The fundamental therapeutic rationale is that enhancing TREM2 signaling could restore microglial function, leading to improved clearance of pathological proteins, reduced neuroinflammation, and ultimately slower disease progression.
TREM2 Biology in Microglia
Receptor Structure and Signaling
TREM2 is a type I transmembrane receptor consisting of:
- An extracellular immunoglobulin-like V-type domain that binds ligands
- A transmembrane domain with a charged residue for adaptor protein association
- A short cytoplasmic tail that lacks intrinsic signaling motifs
TREM2 signals through association with DAP12 (TYROBP), an adaptor protein containing an immunoreceptor tyrosine-based activation motif (ITAM). Upon ligand binding, DAP12 becomes phosphorylated and activates SYK, which initiates downstream signaling cascades [@wang2015].
Soluble TREM2 (sTREM2)
TREM2 undergoes proteolytic cleavage by ADAM10 and ADAM17 at the extracellular domain, releasing a soluble fragment (sTREM2) into the cerebrospinal fluid (CSF) and blood. sTREM2 has emerged as an important biomarker and potential therapeutic agent:
- Biomarker: CSF sTREM2 levels are elevated in early AD and correlate with disease progression [@suarezcalvet2016]

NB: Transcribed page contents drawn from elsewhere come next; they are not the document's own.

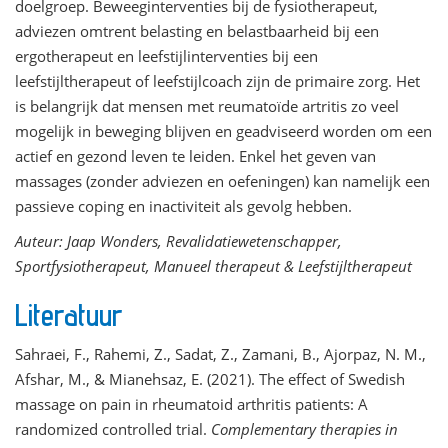
doelgroep. Beweeginterventies bij de fysiotherapeut,
adviezen omtrent belasting en belastbaarheid bij een
ergotherapeut en leefstijlinterventies bij een
leefstijltherapeut of leefstijlcoach zijn de primaire zorg. Het
is belangrijk dat mensen met reumatoïde artritis zo veel
mogelijk in beweging blijven en geadviseerd worden om een
actief en gezond leven te leiden. Enkel het geven van
massages (zonder adviezen en oefeningen) kan namelijk een
passieve coping en inactiviteit als gevolg hebben.
Auteur: Jaap Wonders, Revalidatiewetenschapper,
Sportfysiotherapeut, Manueel therapeut & Leefstijltherapeut
Literatuur
Sahraei, F., Rahemi, Z., Sadat, Z., Zamani, B., Ajorpaz, N. M.,
Afshar, M., & Mianehsaz, E. (2021). The effect of Swedish
massage on pain in rheumatoid arthritis patients: A
randomized controlled trial.
Complementary therapies in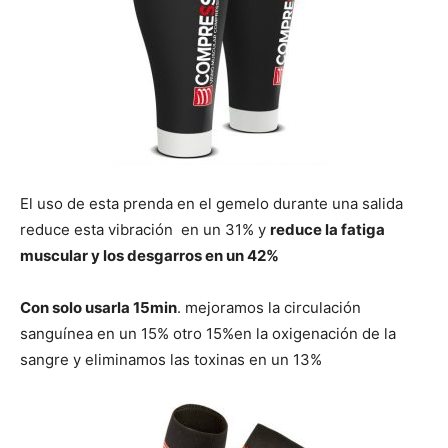
El uso de esta prenda en el gemelo durante una salida
reduce esta vibración en un 31% y
reduce la fatiga
muscular y los desgarros en un 42%
Con solo usarla 15min
. mejoramos la circulación
sanguínea en un 15% otro 15%en la oxigenación de la
sangre y eliminamos las toxinas en un 13%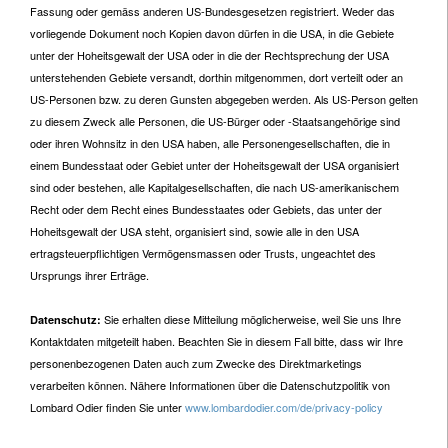
Fassung oder gemäss anderen US-Bundesgesetzen registriert. Weder das
vorliegende Dokument noch Kopien davon dürfen in die USA, in die Gebiete
unter der Hoheitsgewalt der USA oder in die der Rechtsprechung der USA
unterstehenden Gebiete versandt, dorthin mitgenommen, dort verteilt oder an
US-Personen bzw. zu deren Gunsten abgegeben werden. Als US-Person gelten
zu diesem Zweck alle Personen, die US-Bürger oder -Staatsangehörige sind
oder ihren Wohnsitz in den USA haben, alle Personengesellschaften, die in
einem Bundesstaat oder Gebiet unter der Hoheitsgewalt der USA organisiert
sind oder bestehen, alle Kapitalgesellschaften, die nach US-amerikanischem
Recht oder dem Recht eines Bundesstaates oder Gebiets, das unter der
Hoheitsgewalt der USA steht, organisiert sind, sowie alle in den USA
ertragsteuerpflichtigen Vermögensmassen oder Trusts, ungeachtet des
Ursprungs ihrer Erträge.
Sie erhalten diese Mitteilung möglicherweise, weil Sie uns Ihre
Datenschutz:
Kontaktdaten mitgeteilt haben. Beachten Sie in diesem Fall bitte, dass wir Ihre
personenbezogenen Daten auch zum Zwecke des Direktmarketings
verarbeiten können. Nähere Informationen über die Datenschutzpolitik von
Lombard Odier finden Sie unter
www.lombardodier.com/de/privacy-policy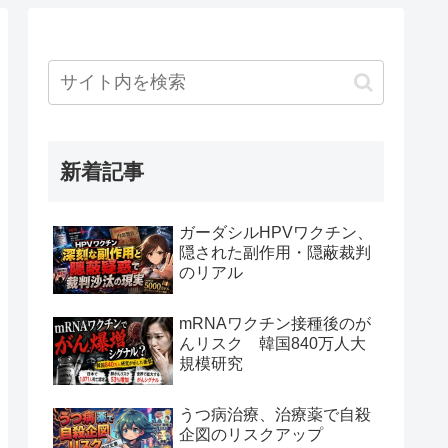
新着記事
ガーダシルHPVワクチン、
隠された副作用・隠蔽裁判
のリアル
mRNAワクチン接種後のが
んリスク 韓国840万人大
規模研究
うつ病治療、治療薬で自殺
企図のリスクアップ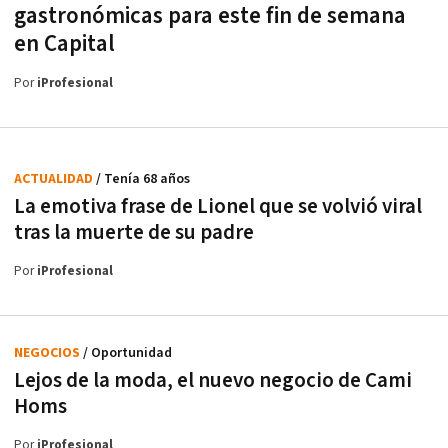
gastronómicas para este fin de semana
en Capital
Por
iProfesional
ACTUALIDAD
/ Tenía 68 años
La emotiva frase de Lionel que se volvió viral
tras la muerte de su padre
Por
iProfesional
NEGOCIOS
/ Oportunidad
Lejos de la moda, el nuevo negocio de Cami
Homs
Por
iProfesional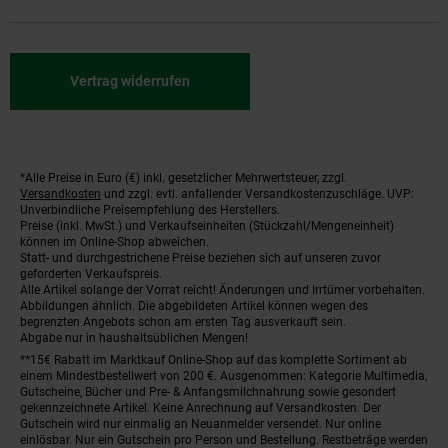
Vertrag widerrufen
*Alle Preise in Euro (€) inkl. gesetzlicher Mehrwertsteuer, zzgl.
Fußnoten
Versandkosten
und zzgl. evtl. anfallender Versandkostenzuschläge. UVP:
Unverbindliche Preisempfehlung des Herstellers.
Preise (inkl. MwSt.) und Verkaufseinheiten (Stückzahl/Mengeneinheit)
können im Online-Shop abweichen.
Statt- und durchgestrichene Preise beziehen sich auf unseren zuvor
geforderten Verkaufspreis.
Alle Artikel solange der Vorrat reicht! Änderungen und Irrtümer vorbehalten.
Abbildungen ähnlich. Die abgebildeten Artikel können wegen des
begrenzten Angebots schon am ersten Tag ausverkauft sein.
Abgabe nur in haushaltsüblichen Mengen!
**15€ Rabatt im Marktkauf Online-Shop auf das komplette Sortiment ab
einem Mindestbestellwert von 200 €. Ausgenommen: Kategorie Multimedia,
Gutscheine, Bücher und Pre- & Anfangsmilchnahrung sowie gesondert
gekennzeichnete Artikel. Keine Anrechnung auf Versandkosten. Der
Gutschein wird nur einmalig an Neuanmelder versendet. Nur online
einlösbar. Nur ein Gutschein pro Person und Bestellung. Restbeträge werden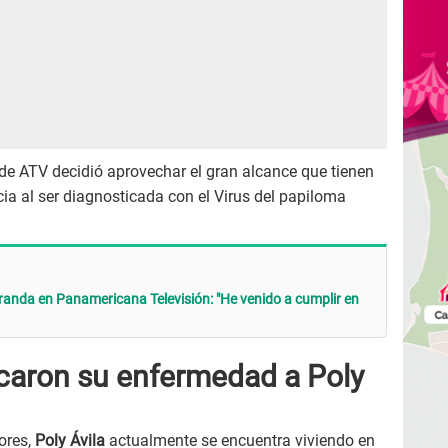
e ATV decidió aprovechar el gran alcance que tienen
ia al ser diagnosticada con el Virus del papiloma
iranda en Panamericana Televisión: "He venido a cumplir en
caron su enfermedad a Poly
ores,
Poly Ávila
actualmente se encuentra viviendo en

- Function: sTREM2 may act as a decoy receptor, modulating TREM2 signaling
- Therapeutic potential: Recombinant sTREM2 has shown protective effects in preclinical models
The ratio of sTREM2 to membrane-bound TREM2 provides important diagnostic information about microglial activation status.
CSF1R Signaling Relationship
TREM2 signaling intersects with CSF1R (Colony Stimulating Factor 1 Receptor) pathways, which are crucial for microglial survival and proliferation:
- CSF1R is the primary regulator of microglial survival and proliferation
- TREM2 provides complementary signals for microglial metabolic fitness and phagocytic function
- Combination therapy: Concurrent TREM2 and CSF1R modulation is being explored as a strategy to enhance microglial function comprehensively [@mancuso2019]
TREM2 Agonism vs Antagonism Debate
Arguments for Agonism
The majority of drug development programs focus on TREM2 agonism based on the following rationale:
Agonists aim to:
- Enhance phagocytosis of amyloid-beta and cellular debris
- Promote microglial clustering around plaques
- Support microglial metabolic function
- Reduce toxic neuroinflammation
Arguments for Antagonism
Some researchers argue that TREM2 antagonism could be beneficial:
Current clinical evidence predominantly supports agonism, but the debate continues and may be resolved with data from ongoing clinical trials.
Preclinical Evidence in AD Models
5xFAD Mouse Model
The 5xFAD mouse model (bearing 5 familial AD mutations) has been extensively used to study TREM2:
- TREM2 deficiency: Results in reduced microglial clustering around amyloid plaques
- Plaque morphology: More diffuse, less compacted plaques in TREM2 knockout mice
- Cognitive deficits: Exacerbated memory deficits in TREM2-deficient mice
- Therapeutic benefit: TREM2 agonistic antibodies improve microglial function and reduce synaptic loss [@schlepckow2020]
APP/PS1 Mouse Model
Similar findings have been observed in [APP](/entities/app-protein)/PS1 mice:
- TREM2 expression increases around amyloid plaques
- DAM genes are upregulated in response to amyloid pathology
- TREM2 modulation affects plaque-associated microglia
- Therapeutic intervention shows improved neuronal function [@lee2018]
Key Preclinical Studies
Clinical Candidates
AL002 (Alector/AbbVie)
AL002 is a humanized anti-TREM2 monoclonal antibody designed to act as an agonist:
- Mechanism: Binds to TREM2 extracellular domain, promoting receptor clustering and signaling
- Development status: Phase 2 clinical trials in early AD (clinicaltrials.gov: NCT04592874)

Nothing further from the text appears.